Australian artist Angelica Mesiti uses film to examine ways citizens can assemble and communicate against the backdrop of fragile democracy.
And American Martin Puryeare explores liberty through a series of clear, declarative sculptures and installations that are a rebuke against racism and testosterone-driven power.
Beyond the Biennale, Marina Abramovic asks whether empathy created in a virtual reality experience can motivate action against climate change.
The French pavilion also emits vapour, meant to create a dreamlike environment for the journey proposed by 41-year-old artist Laure Prouvost, only the third woman to represent France at the Biennale.
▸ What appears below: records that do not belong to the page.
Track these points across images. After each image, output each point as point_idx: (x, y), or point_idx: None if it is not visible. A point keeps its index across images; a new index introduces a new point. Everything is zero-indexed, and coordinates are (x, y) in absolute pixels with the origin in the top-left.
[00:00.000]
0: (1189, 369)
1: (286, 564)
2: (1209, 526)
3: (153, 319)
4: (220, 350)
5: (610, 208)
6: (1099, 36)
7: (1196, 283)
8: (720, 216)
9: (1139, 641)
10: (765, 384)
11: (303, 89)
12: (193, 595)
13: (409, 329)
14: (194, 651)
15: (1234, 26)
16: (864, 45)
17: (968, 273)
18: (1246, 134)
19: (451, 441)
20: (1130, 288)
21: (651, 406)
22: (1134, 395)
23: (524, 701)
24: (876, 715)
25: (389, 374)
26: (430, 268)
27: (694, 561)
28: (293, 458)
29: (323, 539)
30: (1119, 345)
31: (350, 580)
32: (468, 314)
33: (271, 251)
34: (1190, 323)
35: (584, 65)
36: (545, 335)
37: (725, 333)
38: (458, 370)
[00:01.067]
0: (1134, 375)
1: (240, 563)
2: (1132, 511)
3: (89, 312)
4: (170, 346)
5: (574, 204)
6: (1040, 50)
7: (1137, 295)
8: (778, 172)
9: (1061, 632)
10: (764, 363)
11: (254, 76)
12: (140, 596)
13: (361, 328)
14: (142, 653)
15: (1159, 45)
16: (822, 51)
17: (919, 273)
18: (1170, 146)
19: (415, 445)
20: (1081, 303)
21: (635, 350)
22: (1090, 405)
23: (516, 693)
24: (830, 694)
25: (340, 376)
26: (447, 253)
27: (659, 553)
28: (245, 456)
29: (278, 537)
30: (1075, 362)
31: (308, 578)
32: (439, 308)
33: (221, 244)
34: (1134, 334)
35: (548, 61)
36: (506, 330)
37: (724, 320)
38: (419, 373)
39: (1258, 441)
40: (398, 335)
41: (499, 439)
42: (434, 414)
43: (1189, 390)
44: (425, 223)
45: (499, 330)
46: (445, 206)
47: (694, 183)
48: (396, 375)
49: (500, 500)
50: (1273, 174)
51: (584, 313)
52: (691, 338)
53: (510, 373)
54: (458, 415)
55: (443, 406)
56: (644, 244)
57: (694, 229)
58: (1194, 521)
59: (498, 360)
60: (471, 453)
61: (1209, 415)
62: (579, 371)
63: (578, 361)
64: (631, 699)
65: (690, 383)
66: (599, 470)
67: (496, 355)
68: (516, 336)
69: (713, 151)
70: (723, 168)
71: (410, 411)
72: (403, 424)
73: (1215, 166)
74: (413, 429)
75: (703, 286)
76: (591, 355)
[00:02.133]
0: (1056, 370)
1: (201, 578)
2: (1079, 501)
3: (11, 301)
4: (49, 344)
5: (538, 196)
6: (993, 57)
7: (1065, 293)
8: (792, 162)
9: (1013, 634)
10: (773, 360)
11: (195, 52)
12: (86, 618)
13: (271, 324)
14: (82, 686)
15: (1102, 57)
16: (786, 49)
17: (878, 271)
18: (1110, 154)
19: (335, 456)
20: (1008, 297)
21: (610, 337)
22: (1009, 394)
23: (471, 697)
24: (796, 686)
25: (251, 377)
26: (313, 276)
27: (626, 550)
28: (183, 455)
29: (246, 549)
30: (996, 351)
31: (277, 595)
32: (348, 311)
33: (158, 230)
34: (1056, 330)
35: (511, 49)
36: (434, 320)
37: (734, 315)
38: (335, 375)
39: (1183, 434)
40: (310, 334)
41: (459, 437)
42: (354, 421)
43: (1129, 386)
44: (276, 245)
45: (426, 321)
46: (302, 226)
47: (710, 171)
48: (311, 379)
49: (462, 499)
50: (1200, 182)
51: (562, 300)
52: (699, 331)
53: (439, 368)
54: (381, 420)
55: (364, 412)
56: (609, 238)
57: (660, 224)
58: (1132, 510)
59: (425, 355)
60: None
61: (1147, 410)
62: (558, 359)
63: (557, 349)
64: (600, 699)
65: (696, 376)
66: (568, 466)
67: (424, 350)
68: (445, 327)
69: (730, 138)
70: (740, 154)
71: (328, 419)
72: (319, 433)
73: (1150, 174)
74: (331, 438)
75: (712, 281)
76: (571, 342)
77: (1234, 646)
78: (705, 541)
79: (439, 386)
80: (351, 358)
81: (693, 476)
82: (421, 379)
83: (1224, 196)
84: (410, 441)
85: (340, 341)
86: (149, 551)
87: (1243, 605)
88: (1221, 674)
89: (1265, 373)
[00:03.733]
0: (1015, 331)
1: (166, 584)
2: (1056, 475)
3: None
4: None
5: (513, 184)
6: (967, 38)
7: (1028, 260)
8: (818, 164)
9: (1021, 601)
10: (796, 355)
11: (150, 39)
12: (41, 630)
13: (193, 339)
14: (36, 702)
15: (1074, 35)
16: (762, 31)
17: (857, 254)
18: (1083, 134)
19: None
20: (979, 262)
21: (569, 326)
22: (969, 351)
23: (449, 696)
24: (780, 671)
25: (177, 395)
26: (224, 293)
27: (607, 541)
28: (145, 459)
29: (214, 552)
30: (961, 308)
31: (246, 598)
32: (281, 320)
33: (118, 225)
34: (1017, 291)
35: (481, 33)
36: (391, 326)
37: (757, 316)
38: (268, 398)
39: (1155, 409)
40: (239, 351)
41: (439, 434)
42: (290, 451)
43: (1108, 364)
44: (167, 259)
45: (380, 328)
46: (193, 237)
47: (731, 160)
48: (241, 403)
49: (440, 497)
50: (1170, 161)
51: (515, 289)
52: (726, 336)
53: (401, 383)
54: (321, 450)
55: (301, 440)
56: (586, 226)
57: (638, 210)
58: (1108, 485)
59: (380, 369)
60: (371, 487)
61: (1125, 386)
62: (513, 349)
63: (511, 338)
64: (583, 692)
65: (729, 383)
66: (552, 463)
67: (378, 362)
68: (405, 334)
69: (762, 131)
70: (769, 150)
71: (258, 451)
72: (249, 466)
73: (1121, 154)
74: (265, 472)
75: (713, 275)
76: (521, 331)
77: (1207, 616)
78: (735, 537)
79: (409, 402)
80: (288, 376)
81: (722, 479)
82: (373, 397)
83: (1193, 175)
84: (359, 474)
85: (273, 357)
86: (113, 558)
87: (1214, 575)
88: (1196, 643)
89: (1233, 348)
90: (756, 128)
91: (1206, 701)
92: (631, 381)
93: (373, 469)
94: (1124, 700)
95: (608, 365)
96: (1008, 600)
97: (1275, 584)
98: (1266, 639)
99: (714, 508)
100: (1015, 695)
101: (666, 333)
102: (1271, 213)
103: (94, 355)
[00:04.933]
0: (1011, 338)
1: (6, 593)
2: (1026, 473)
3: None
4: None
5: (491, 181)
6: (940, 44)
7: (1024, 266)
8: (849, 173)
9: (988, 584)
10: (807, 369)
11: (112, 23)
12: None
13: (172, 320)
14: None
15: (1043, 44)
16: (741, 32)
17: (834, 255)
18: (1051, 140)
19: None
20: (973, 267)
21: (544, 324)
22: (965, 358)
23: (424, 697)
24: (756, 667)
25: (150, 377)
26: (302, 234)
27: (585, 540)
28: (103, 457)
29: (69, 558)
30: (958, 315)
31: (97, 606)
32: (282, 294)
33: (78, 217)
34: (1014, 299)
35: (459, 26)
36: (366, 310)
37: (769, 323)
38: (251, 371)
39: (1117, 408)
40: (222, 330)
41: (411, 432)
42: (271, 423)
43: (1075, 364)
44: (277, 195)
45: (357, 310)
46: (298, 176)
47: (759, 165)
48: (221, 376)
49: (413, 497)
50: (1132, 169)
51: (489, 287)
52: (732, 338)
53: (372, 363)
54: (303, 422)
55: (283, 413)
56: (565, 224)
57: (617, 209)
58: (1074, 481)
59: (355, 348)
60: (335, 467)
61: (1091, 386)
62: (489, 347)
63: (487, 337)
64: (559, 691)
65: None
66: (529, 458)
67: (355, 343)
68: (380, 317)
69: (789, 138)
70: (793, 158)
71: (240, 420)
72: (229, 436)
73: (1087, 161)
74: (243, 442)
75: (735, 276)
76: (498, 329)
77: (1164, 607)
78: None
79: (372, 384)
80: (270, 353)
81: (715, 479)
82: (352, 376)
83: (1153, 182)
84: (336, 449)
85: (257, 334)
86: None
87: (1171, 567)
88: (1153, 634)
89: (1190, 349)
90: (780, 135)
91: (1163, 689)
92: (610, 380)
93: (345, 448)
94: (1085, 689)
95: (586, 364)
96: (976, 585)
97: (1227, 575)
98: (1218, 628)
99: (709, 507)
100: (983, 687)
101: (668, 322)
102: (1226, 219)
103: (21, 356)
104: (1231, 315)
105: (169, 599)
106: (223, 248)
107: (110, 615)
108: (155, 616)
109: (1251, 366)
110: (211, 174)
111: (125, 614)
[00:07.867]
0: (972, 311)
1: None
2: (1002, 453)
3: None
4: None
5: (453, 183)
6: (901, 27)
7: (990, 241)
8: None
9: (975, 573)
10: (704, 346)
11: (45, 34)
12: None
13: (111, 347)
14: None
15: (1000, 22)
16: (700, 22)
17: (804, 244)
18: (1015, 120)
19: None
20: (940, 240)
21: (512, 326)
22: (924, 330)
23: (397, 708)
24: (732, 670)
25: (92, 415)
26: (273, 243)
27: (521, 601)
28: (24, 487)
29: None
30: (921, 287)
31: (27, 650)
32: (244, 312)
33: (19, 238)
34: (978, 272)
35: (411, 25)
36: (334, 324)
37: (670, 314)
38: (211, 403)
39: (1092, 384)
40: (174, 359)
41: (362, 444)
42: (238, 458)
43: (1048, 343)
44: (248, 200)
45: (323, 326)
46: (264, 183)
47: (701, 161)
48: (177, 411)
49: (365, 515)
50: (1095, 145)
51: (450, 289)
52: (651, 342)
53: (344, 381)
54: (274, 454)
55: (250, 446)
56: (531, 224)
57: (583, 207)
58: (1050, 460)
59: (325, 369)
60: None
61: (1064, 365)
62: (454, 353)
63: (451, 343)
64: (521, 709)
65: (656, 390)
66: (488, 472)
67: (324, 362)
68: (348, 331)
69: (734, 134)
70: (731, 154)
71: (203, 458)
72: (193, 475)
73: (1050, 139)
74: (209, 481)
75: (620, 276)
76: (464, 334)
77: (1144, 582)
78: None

Hers is an immersive experience of film, performance and installations featuring, among other details, two living white seabirds pecking along a neglected seaside where Murano glass shoes representing humanity's castoffs lie alongside colourful sea life, representing the artist's concern about climate change and ecology, according to curator Martha Kirszenbaum.
Mist is put to effective use inside the Indian Pavilion, which is a thematic tribute to Mahatma Gandhi, marking the 150th anniversary of his birth.
Artist Jitish Kallat projects a 1939 letter written by Gandhi to Adolf Hitler, appealing to him to prevent war and addressing him as "friend." The audience can not only read the letter but walk through the projection and be literally illuminated by its message.
Kallat said the "Dear friend" salutation projects Gandhi's message across time "and asks the reader to rethink what they... can do to save the world from going to a savage state."
Ghana also is making its Biennale debut, one of only six African nations participating.
The pavilion was designed by architect David Adjaye as a series of interconnected units that form a whole, recalling West African dwellings, while the late Okwui Enwezor, the 2015 Biennale curator who died in March, served as an adviser.
It features all newly commissioned works, from sculpture to film and photography, which will travel to Ghana after the Biennale for show.
"Things like this, I guess, is a form of self-politics. It is a way of representing your culture in a way other than political and economic," said curator Nana Oforiatta Ayim.
"We have so many pluralistic expressions, so many ways of being in Ghana, but often so often in the outside world, you just get one, and very often it is negative. This is very much how we represent ourselves to the world in all our plurality, in all our diversity, in all our different layers."